Task 3. Analysis of caching and lock coherency, demonstration of caching and lock performance with scaling, under various levels of conflict, using byte range locks (looking at lock splitting issues etc.).
We have set up test machines and begun planning for tests. We have some immediate concerns over the memory footprint imposed by server lock structures.
Task 4. Analysis of directory delegations – how well does it work and when, when does it totally not work.
Development
We have implemented directory delegations in the Linux client and server. Our server implementation of directory delegations follows the file delegations architecture. We extended the lease API in the Linux VFS to support read-only leases on directories and NFS-specific lease-breaking semantics.
We implemented a /proc interface for enabling or disabling directory delegation at run time. At startup, the client queries the server for directory delegation support.
Directory delegations promise to extend the usefulness of negative dentry caching on the client. Negative caching is unsafe without cache invalidation (positive caching can be treated as a hint). To give an example, opening a file that does not exist produces an OPEN RPC that fails. Open-to-close semantics and the lack of consistent negative caching requires that subsequent opens of the same non-existent file yield repeated OPEN RPC calls being sent to the server. This example is played out frequently when searching for an executable in PATH or a shared library in LD_LIBRARY_PATH.
Directory delegation enables negative caching by assuring that no entries have been added or modified in a cached directory. This should markedly decrease unnecessary repeated checks for non-existent files. We are testing this use case.

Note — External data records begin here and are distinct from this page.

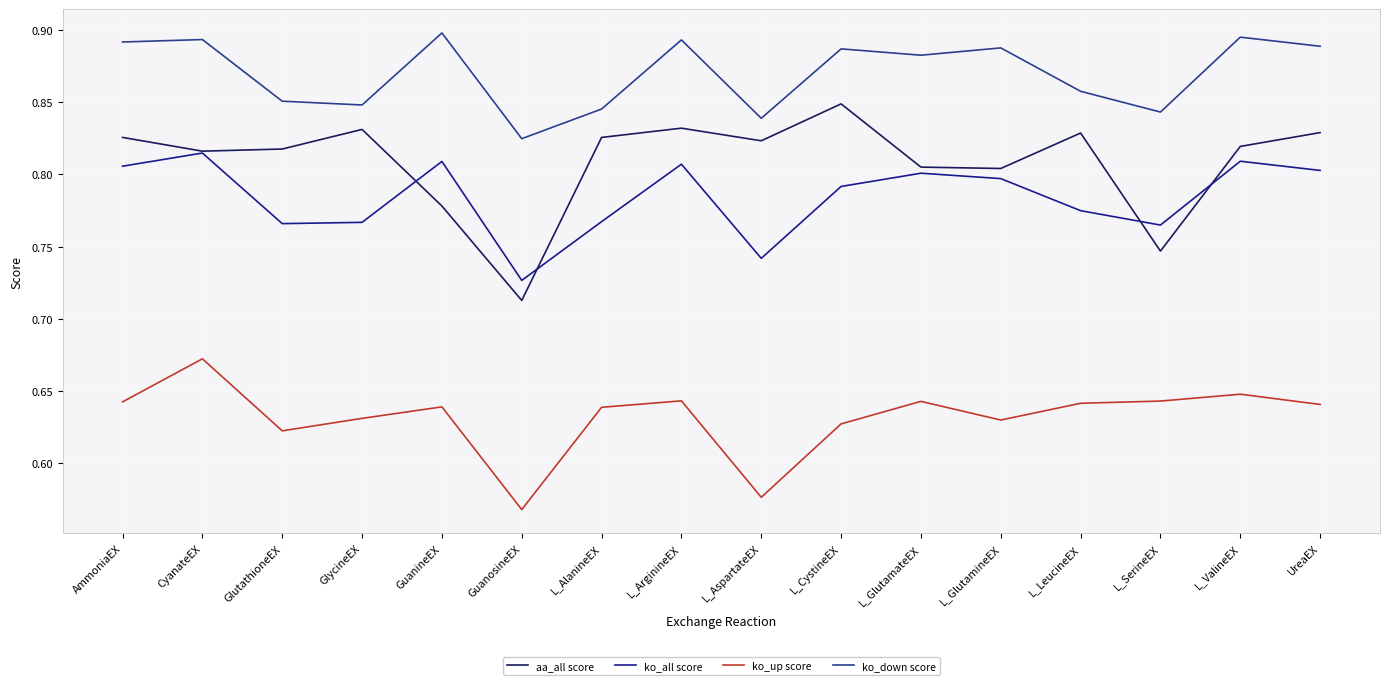

What position from the right is GuanineEX?

12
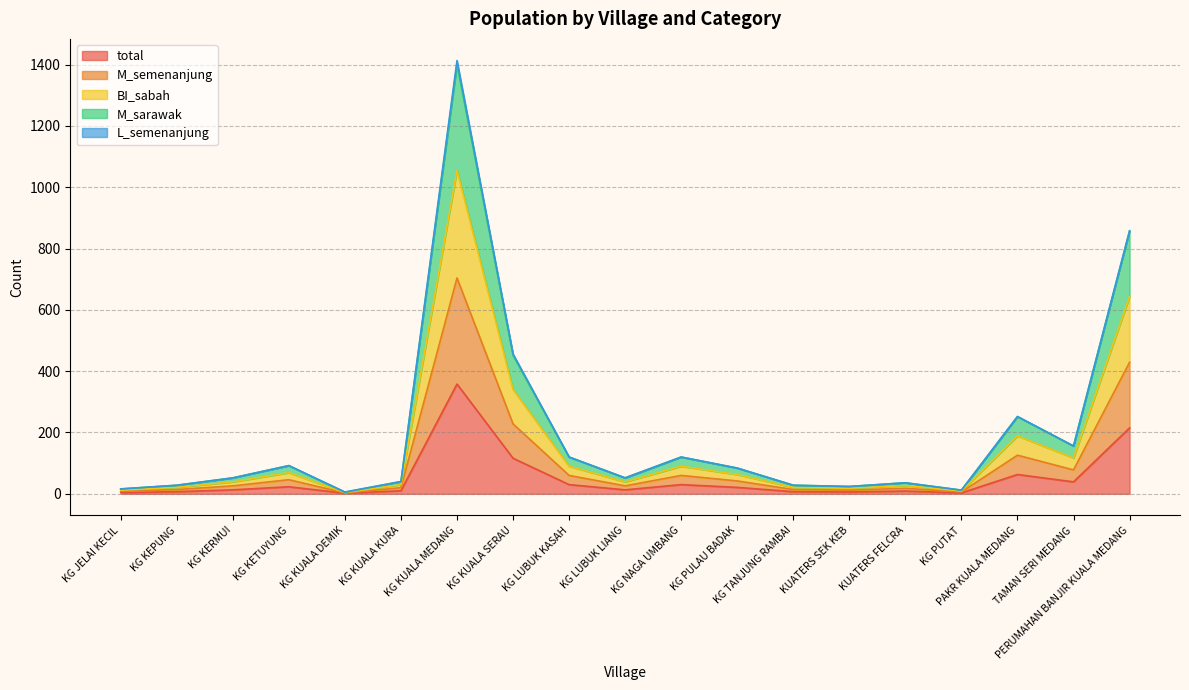

True or false: M_semenanjung and total intersect in this chart.

False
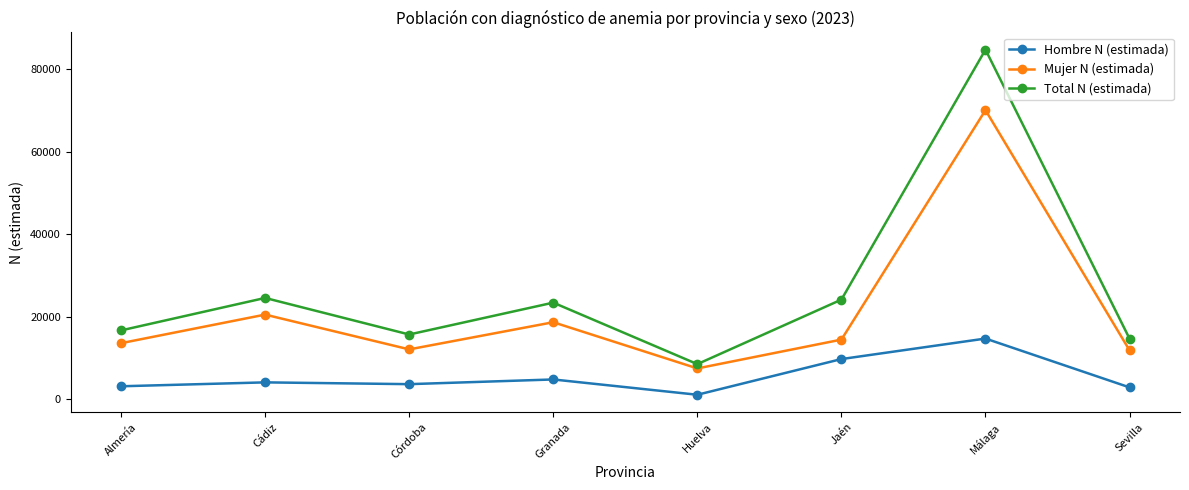

What are all the series names shown in the legend?

Hombre N (estimada), Mujer N (estimada), Total N (estimada)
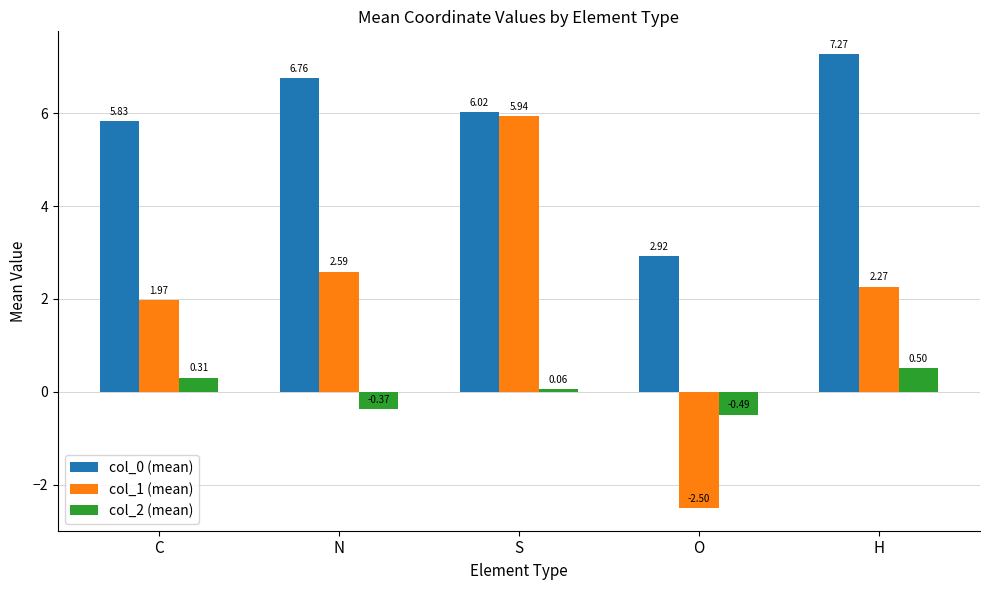

What is the total value across all series at N?

9.0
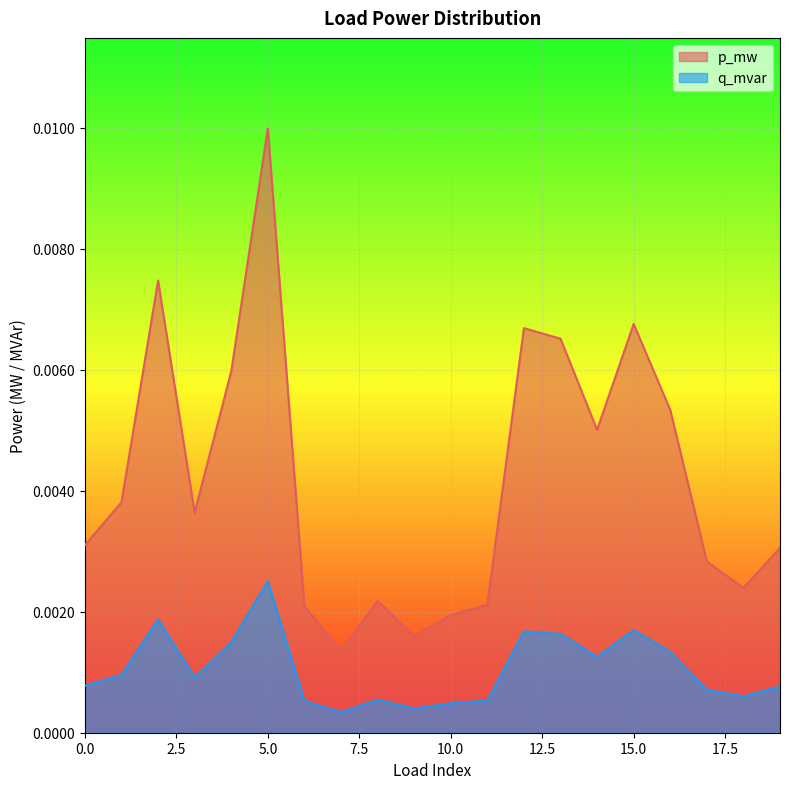

Which series has the largest total across all categories?

p_mw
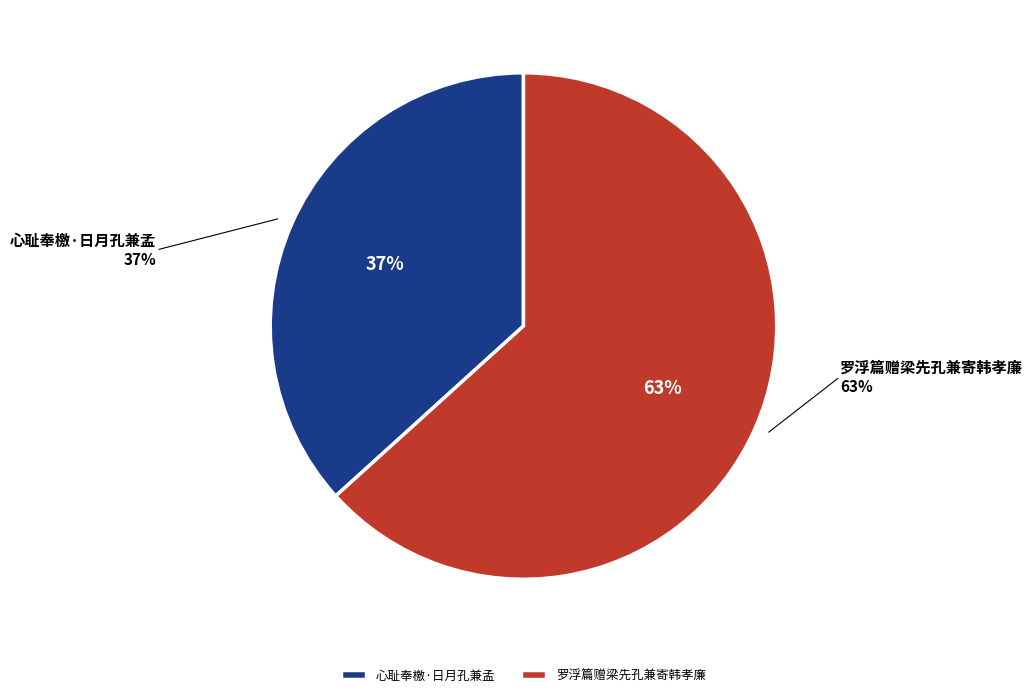

To the nearest percent, what percentage of the pie is 心耻奉檄·日月孔兼孟?

37%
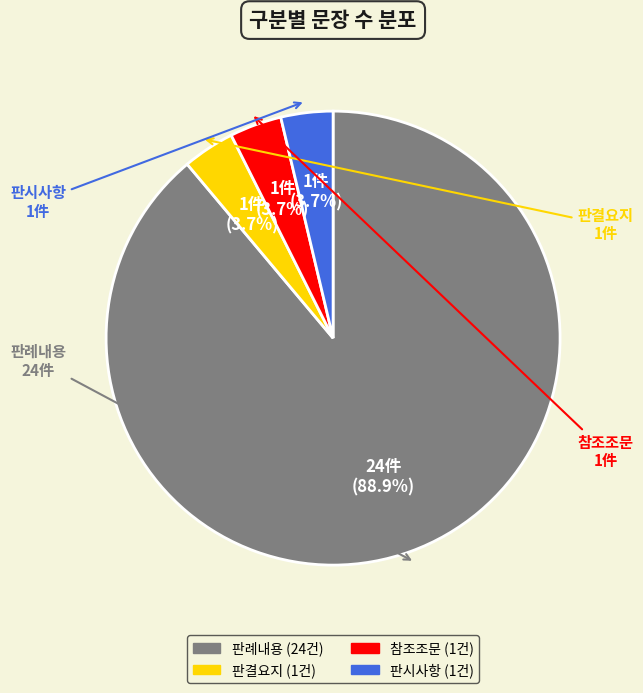

What is the ratio of the value at 판례내용 to the value at 참조조문?

24.0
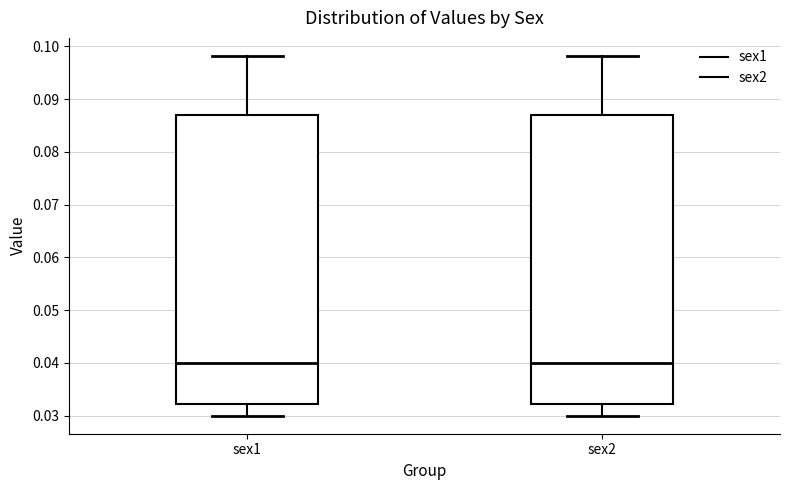

Where is the lower edge of the box for sex2 on the y-axis? The values are not printed on the chart, so give them approximately, as read against the axis.

0.032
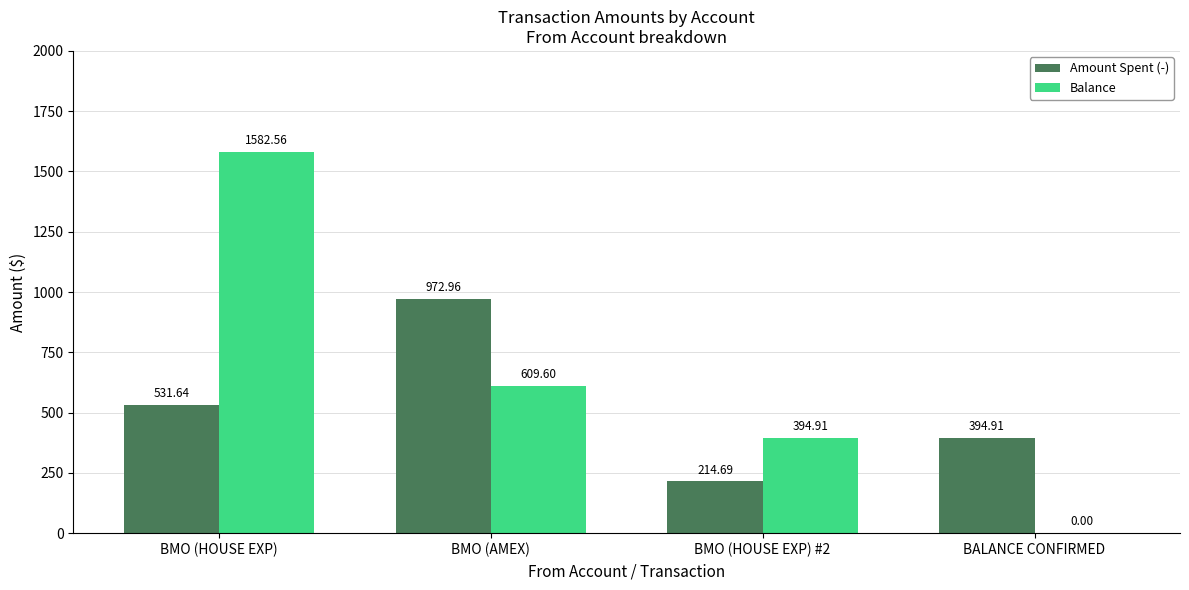

Reading right to left, list all the values displayed in this chart.

Amount Spent (-): 394.9	214.7	973.0	531.6
Balance: 0.0	394.9	609.6	1582.6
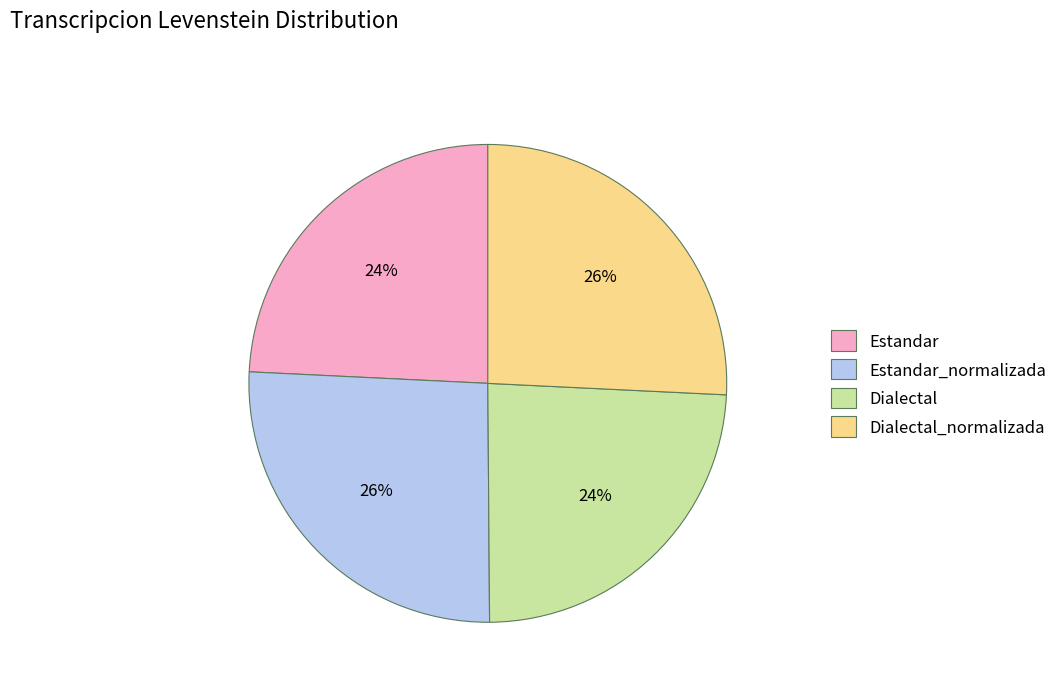

To the nearest percent, what portion does Estandar represent?

24%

The server has hooks for a policy layer to control the granting of directory delegations. (No policy is implemented yet.) When and whether to acquire delegations is also a client concern.
Testing
We are testing delegation grant and recall in a test rig with one or two clients. Testing consists mostly of comparing NFS operation-counts when directory delegations is enabled or disabled.
Tests range from simple UNIX utilities — ls, find, touch — to hosting a CVS repository or compiling with shared libraries and header files on NFS servers. Tests will become more specific.
We have extended PyNFS to support directory delegations. So far, the support is basic and the tests are trivial. Tests will become more specific.
We are designing mechanisms that allow simulation experiments to compare delegation policies on NFSv4 network traces.
Task 5. How do you specify/measure NFS Server load.
We have no progress to report on this task.